DATA SECTION below:
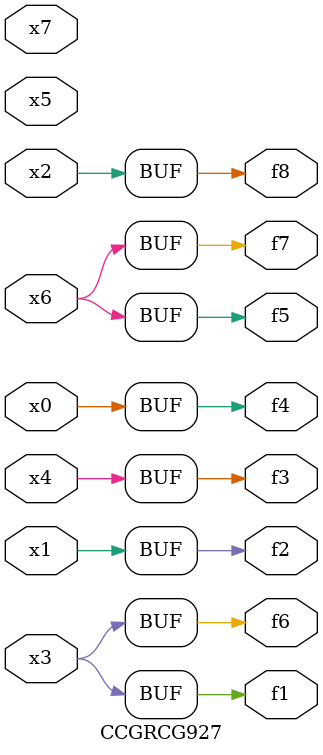
<source format=v>
module CCGRCG927(
	input x0, x1, x2, x3, x4, x5, x6, x7,
	output f1, f2, f3, f4, f5, f6, f7, f8
);
	assign f1 = x3;
	assign f2 = x1;
	assign f3 = x4;
	assign f4 = x0;
	assign f5 = x6;
	assign f6 = x3;
	assign f7 = x6;
	assign f8 = x2;
endmodule

</source>
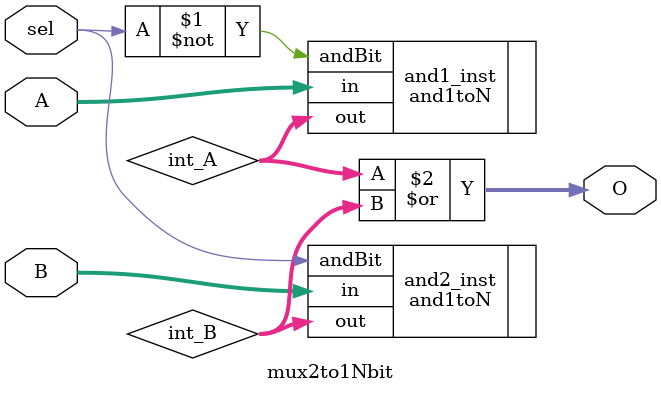
<source format=sv>
module mux2to1Nbit #(
	parameter int N = 8
	)(
	input wire [N-1:0]A,
	input wire [N-1:0]B,
	input wire sel,
	output wire [N-1:0] O
	);
	
	genvar i;
	
	wire [N-1:0] int_A,int_B;
	
	and1toN #(N) and1_inst(
			.in(A),
			.andBit(~sel),
			.out(int_A)
		);
	
	and1toN #(N) and2_inst(
		.in(B),
		.andBit(sel),
		.out(int_B)
		);
	
	//Output Drivers
	
	assign O = int_A | int_B;
	
endmodule
			
</source>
End of DATA SECTION.
Copy all lines from the material that include "source".

<source format=v>
</source>
<source format=sv>
</source>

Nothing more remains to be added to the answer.